START Provided records

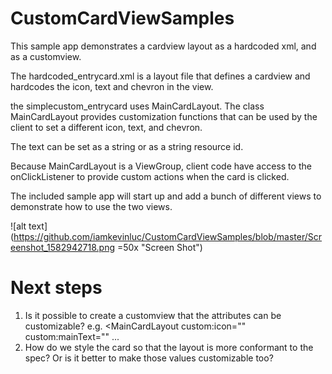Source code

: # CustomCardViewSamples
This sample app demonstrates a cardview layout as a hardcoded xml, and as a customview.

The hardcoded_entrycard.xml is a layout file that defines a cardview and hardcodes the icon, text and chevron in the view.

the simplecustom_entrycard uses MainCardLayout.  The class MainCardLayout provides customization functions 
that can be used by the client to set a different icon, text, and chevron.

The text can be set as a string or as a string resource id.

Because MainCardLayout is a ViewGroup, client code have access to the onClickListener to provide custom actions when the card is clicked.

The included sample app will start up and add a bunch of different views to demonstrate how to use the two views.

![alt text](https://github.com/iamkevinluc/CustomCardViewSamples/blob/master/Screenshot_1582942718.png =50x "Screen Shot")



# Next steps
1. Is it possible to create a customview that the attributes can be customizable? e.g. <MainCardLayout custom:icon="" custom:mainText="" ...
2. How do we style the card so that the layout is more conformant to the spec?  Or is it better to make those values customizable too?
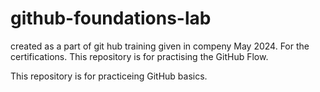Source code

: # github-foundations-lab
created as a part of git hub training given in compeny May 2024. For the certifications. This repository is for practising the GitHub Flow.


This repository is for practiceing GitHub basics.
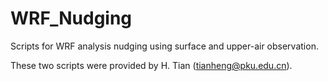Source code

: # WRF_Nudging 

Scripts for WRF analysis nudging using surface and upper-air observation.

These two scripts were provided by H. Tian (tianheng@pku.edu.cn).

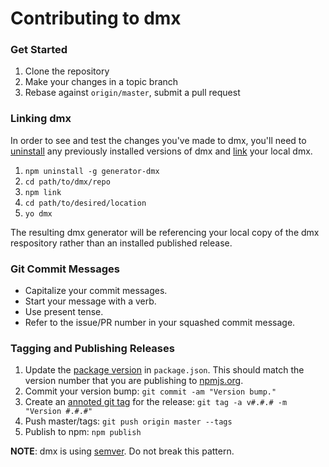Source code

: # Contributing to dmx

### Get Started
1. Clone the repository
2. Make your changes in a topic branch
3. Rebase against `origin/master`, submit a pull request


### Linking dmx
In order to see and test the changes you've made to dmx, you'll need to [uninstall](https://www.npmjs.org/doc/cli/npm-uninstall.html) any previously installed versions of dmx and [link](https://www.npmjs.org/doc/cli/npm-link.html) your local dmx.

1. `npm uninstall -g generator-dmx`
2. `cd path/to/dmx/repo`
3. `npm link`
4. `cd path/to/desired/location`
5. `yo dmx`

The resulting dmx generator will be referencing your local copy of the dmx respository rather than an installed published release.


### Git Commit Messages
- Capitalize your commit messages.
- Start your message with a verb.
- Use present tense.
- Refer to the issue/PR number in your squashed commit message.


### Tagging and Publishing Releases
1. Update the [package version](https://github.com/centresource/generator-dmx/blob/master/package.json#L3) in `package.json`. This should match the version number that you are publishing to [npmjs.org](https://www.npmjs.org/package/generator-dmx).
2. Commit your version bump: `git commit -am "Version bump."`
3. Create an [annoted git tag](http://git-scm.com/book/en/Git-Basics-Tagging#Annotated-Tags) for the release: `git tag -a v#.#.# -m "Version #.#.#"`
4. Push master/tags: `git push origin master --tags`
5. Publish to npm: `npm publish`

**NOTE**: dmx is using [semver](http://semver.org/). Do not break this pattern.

END Provided records
START Provided records

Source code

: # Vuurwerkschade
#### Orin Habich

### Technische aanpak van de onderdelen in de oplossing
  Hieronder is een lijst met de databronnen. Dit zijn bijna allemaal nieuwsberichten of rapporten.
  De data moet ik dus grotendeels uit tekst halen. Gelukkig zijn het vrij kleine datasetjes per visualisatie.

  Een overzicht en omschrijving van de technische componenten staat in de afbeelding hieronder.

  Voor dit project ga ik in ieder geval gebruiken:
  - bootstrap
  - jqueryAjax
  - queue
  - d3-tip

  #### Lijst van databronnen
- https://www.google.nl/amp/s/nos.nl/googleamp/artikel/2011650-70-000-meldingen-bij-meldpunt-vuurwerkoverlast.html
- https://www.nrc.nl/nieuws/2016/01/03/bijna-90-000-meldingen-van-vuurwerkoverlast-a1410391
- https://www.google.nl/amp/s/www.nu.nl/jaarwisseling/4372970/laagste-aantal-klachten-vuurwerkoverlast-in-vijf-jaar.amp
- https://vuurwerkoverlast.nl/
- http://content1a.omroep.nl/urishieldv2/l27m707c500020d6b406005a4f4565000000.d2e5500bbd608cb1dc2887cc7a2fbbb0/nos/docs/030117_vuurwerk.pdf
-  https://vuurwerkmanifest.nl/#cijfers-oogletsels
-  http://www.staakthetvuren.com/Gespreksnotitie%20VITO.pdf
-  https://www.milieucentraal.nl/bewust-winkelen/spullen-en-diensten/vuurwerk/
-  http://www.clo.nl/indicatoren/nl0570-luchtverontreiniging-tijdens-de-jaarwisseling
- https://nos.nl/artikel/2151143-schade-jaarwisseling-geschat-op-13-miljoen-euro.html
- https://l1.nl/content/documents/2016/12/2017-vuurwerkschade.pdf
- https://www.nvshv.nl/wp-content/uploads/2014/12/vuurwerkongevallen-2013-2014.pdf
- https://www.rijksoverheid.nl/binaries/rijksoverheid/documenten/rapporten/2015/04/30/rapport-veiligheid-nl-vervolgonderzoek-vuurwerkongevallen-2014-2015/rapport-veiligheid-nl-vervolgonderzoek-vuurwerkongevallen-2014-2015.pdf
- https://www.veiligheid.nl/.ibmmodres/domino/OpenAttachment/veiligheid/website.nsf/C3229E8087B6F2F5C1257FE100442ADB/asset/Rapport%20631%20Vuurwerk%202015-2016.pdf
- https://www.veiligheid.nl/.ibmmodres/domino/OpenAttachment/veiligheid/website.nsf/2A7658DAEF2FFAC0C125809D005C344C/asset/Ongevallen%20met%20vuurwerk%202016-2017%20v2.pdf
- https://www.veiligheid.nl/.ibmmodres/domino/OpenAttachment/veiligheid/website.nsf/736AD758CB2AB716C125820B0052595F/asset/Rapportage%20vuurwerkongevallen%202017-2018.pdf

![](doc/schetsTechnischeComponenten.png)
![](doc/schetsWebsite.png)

END Provided records
START Provided records

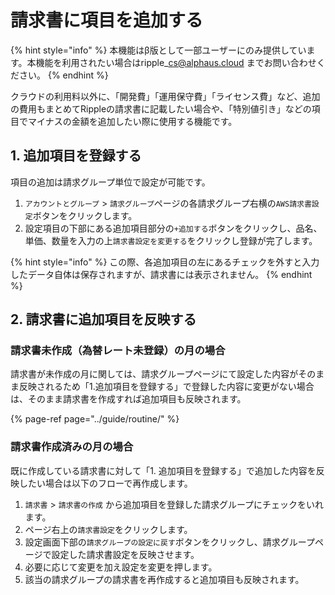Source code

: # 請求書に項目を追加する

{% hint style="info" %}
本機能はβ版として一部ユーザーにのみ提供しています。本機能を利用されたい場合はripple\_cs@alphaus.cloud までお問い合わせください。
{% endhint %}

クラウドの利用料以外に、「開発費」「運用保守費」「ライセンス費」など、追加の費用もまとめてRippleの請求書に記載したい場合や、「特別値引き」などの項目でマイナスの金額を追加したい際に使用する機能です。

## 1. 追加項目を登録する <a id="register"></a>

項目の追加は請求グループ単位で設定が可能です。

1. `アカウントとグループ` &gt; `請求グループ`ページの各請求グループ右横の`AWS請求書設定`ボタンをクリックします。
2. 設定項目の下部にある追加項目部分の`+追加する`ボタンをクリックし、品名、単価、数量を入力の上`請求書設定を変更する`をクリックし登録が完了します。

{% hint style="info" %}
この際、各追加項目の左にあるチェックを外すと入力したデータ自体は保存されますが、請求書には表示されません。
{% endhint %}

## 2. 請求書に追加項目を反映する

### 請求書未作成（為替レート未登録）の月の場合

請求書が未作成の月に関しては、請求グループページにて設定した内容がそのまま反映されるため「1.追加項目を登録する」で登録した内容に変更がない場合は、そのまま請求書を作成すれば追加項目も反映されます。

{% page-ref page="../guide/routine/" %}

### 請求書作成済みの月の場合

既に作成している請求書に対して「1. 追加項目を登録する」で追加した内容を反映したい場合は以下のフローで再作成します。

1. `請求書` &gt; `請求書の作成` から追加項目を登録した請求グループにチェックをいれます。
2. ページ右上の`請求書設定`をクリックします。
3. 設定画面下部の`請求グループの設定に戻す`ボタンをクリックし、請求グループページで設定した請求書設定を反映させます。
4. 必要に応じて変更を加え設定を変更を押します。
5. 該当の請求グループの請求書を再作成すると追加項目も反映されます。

END Provided records

**Required work**
Transcribe the records above from the line holding "1. Clone the repository" down to the line holding "### Linking dmx", inclusive, without adding anything.

**Solution below**
1. Clone the repository
2. Make your changes in a topic branch
3. Rebase against `origin/master`, submit a pull request


### Linking dmx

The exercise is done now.